Tuesday, April 22, 2008

Inconceivable!


Lessons learned while hosting guests for 3 weeks in a row:

1. I can function on 4 or less hours of sleep. However, I cannot hold my liquor whatsoever in this sleep-deprived state.

2. My brother-in-law could care less if my legs are hairy. Hiding in my bathroom for 2 hours trying to wax various body parts while my little boys are emptying my makeup bag is an exercise in futility.

3. I am a much worse parent than I thought. My nephew does not act like Tarzan, and it is - apparently - possible to put babies on a schedule that is not interrupted by vacations. My sister-in-law is a freakin' genius.

4. I am a much better parent than I thought. My kids are not afraid of heights, dogs, Costco, or stairs because the Law of the Jungle employed by Husband and I (i.e. "I warned you 4 times not to touch that. You can stop crying now.").

5. That thing under my nose was not a zit. It was a cold sore.

6. Cold sores should not be fiddled with, as it may lead to a growth of ginormous proportions.

7. Cover-up makeup only goes so far, and then you have to walk around casually holding your hand against your nose. I find a contemplative facial expression helps with the illusion.

8. Getting out of a guest-filled house at 8:30 on a Saturday morning to take Tweenie to soccer is actually pretty awesome. Especially since we have to pass by Starbucks on the way to the field.

9. There is nothing wrong with letting Uncle or Auntie take a 3 a.m. shift. It makes no difference to Kye who fetches his bottle of warmed milk and rummages under the bed looking for Birdie.

10. I love my family and I think I need a vacation.

Sunday, April 13, 2008

Relativity

Rascal: "Mamaaaaaaaa! Come play cars wif me."
Mama: "In a few minutes." (clickety click on Spider Solitaire)
Rascal: "Mamaaaaaaaaa! Coooooooome!"

and then last night...

Rascal: "Mama, you sleep wif me."
Mama: "I have to go tidy up the kitchen. I'll check on you soon."
Rascal: "You stay a feeeeewwwww minutes. And den da sunshine comes and you can go."

*oops* He's on to me.

Saturday, April 05, 2008

Headless Chickens

It becomes increasingly clear to me what the phrase "running around like a chicken with it's head chopped off" actually means.

We have long-awaited guests in the house, and they'll be staying for 2 weeks. Immediately upon their departure, another couple will arrive and stay for a week.

Disclaimer: this is freakin' awesome! We are very excited to have family come down and we haven't seen the first set of guests in almost 3 years. It's all good.

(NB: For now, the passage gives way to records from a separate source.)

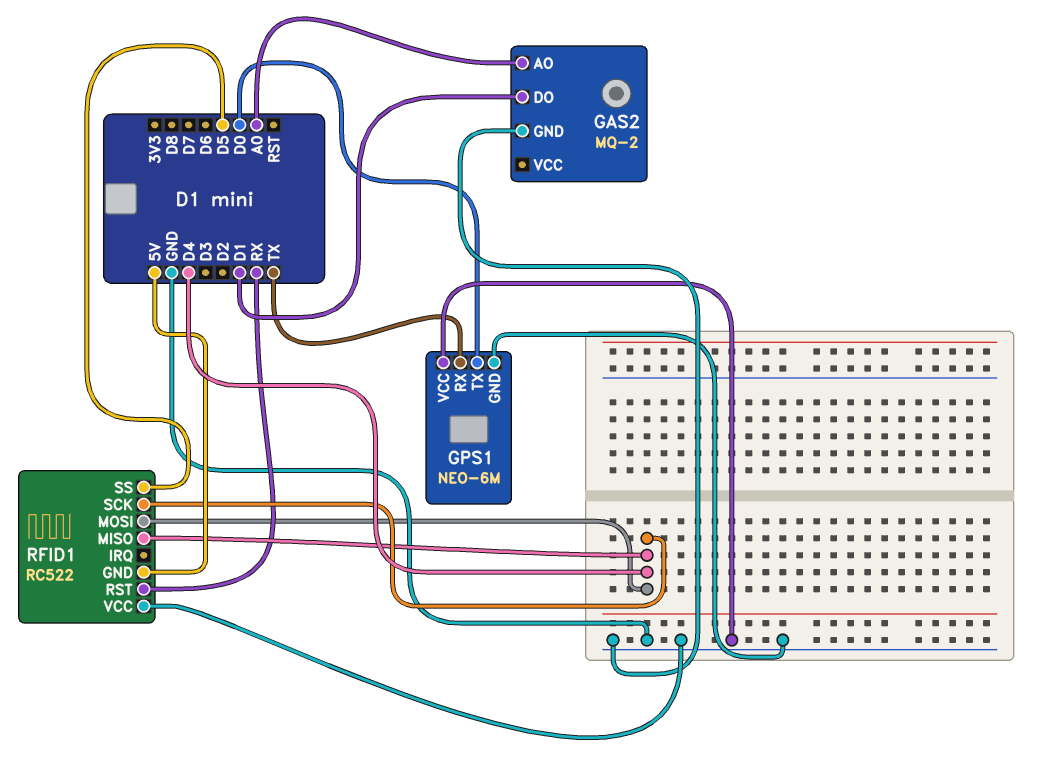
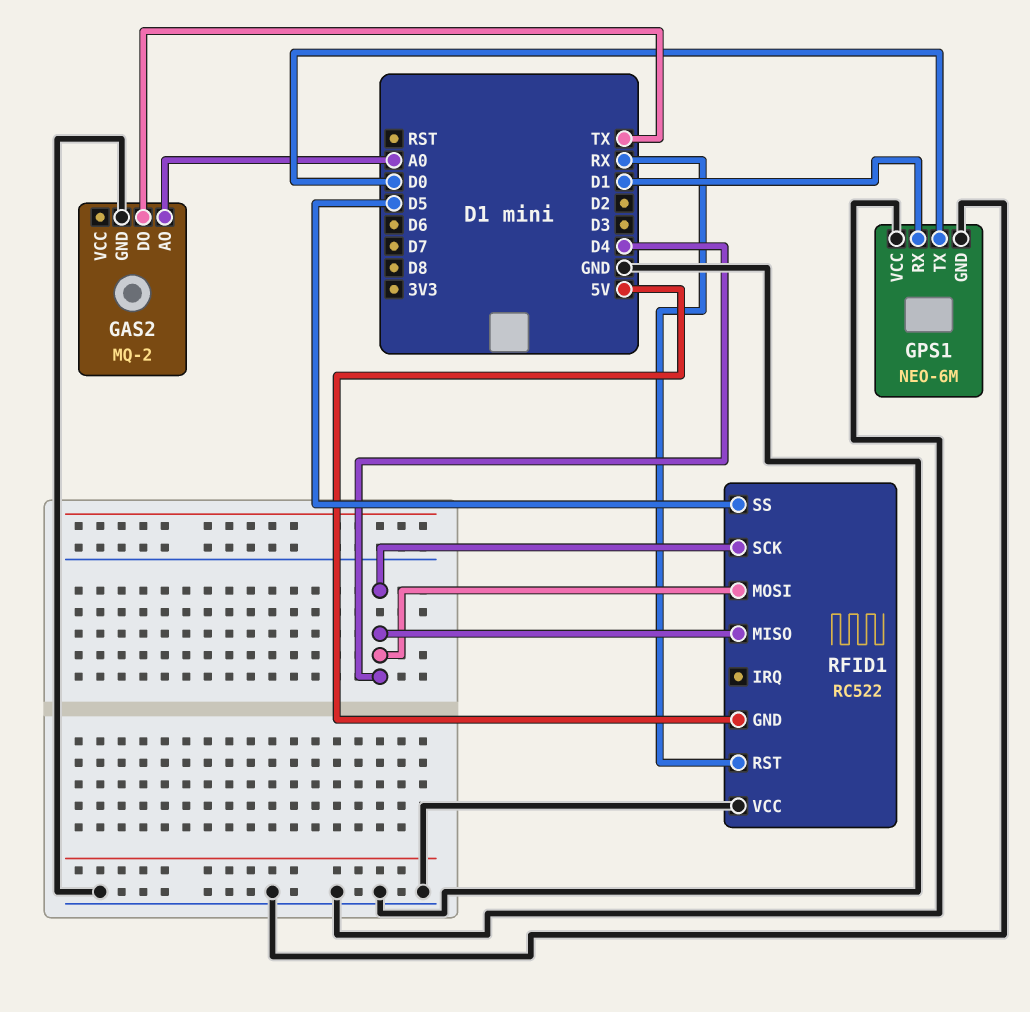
GAS2 pin DO: D1 -> TX
GPS1 pin RX: TX -> D1

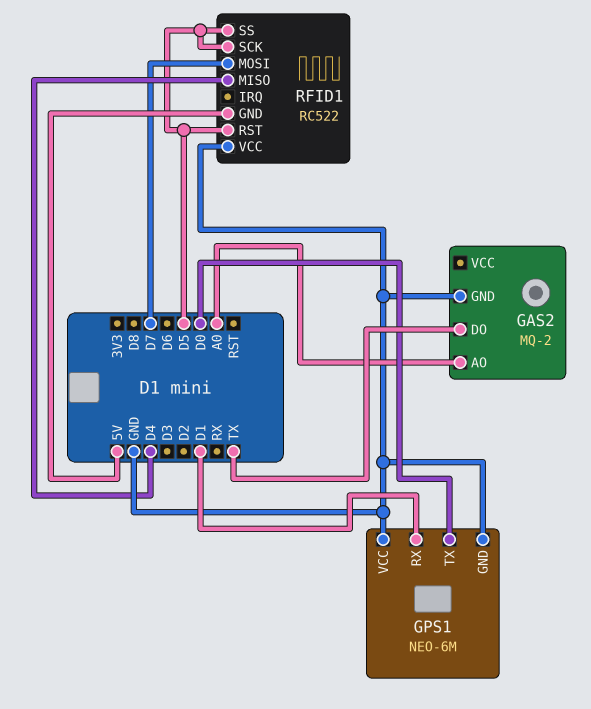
RFID1 pin MOSI: D4 -> D7
RFID1 pin RST: RX -> D5
RFID1 pin SCK: D4 -> D5

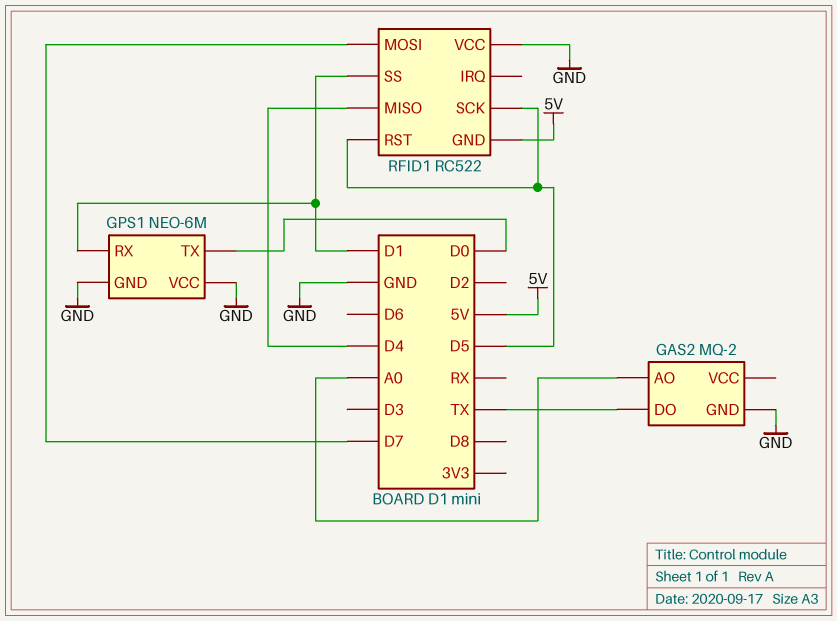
RFID1 pin SS: D5 -> D1

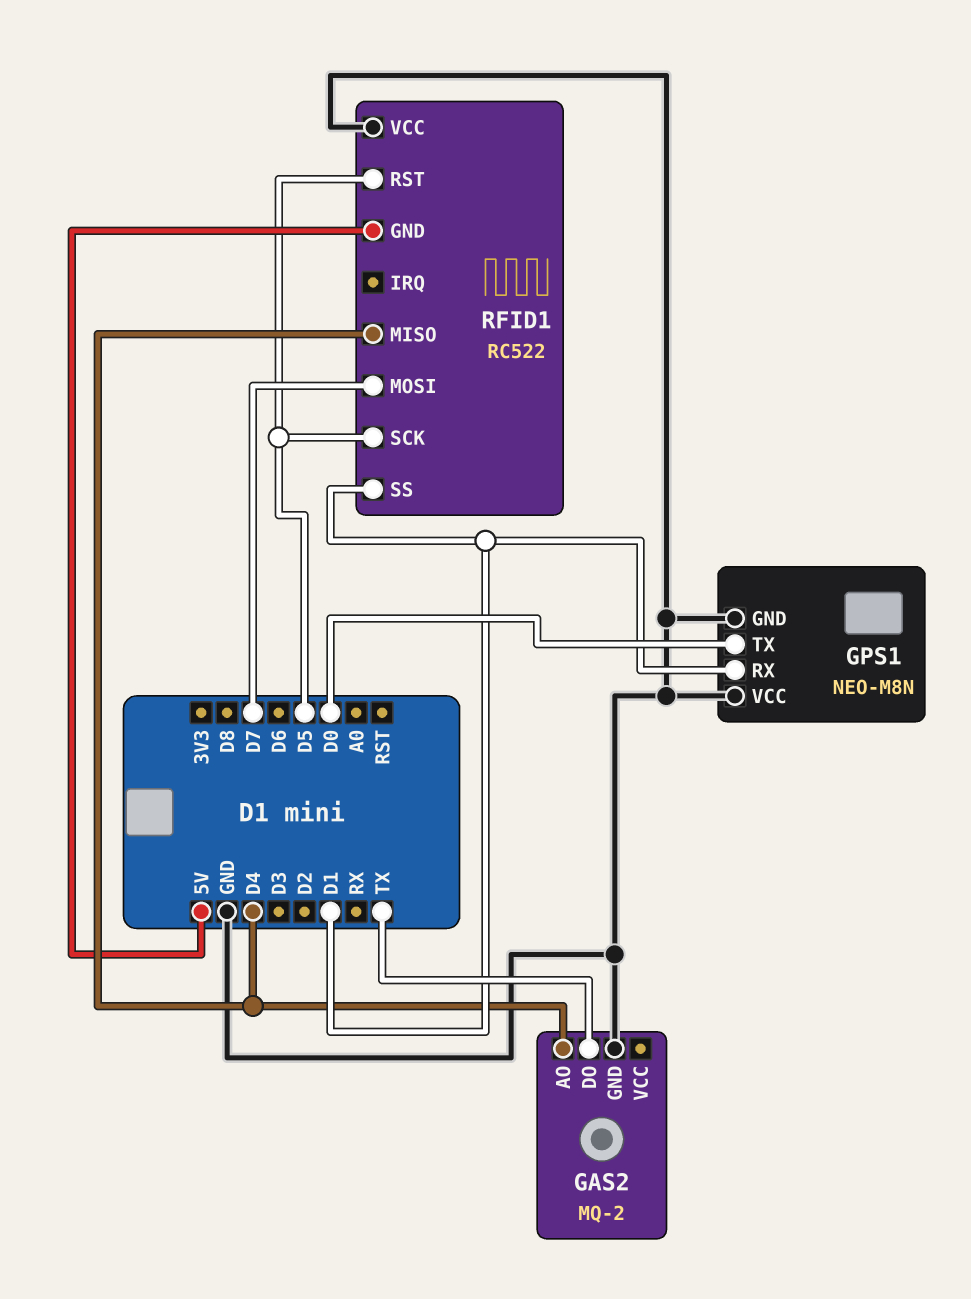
GAS2 pin AO: A0 -> D4
GPS1: NEO-6M -> NEO-M8N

Meanwhile, back at the ranch-- this means planning sleeping arrangements, trips to Costco, and a few odd presents for my nephew, in addition to dealing with the yearly scheduled Spring Cleaning and the unfortunately unscheduled leaking of our septic tank. It just so happens to be situated near our front walkway and the spillage sheets over the path every time a toilet is flushed. It's gross.

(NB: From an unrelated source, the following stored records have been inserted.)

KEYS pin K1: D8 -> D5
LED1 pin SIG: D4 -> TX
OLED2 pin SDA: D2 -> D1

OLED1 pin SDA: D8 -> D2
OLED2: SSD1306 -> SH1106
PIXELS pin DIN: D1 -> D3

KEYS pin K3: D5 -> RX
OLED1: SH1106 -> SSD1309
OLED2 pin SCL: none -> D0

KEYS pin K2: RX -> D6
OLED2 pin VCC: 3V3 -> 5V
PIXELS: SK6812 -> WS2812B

And of course, there are the daily chores and commitments that still need to be addressed.

The End Result: nothing gets accomplished, soccer practice and Girl Scout meetings are forgotten, personal hygiene falls by the wayside, and my on-again off-again adult acne goes into overdrive.

Yet by the time Husband delivered Brother, Sis-in-Law, and Nephew from the airport, I had a warm snack prepared, a house tidied to 95% cleanliness, and cover-up smeared in all the right places. This chicken pulled it all together at the last minute, but I'm tellin' ya I needed a glass of Chardonnay when all was said and done.

Update on the hyperlinked story above: it turns out my friends were not impressed by my boozing and reported me to the mom's group coordinator at church. Apparently this was an official church function and they did not appreciate my behavior. I was called in for a sit-down meeting and everything. Sheesh.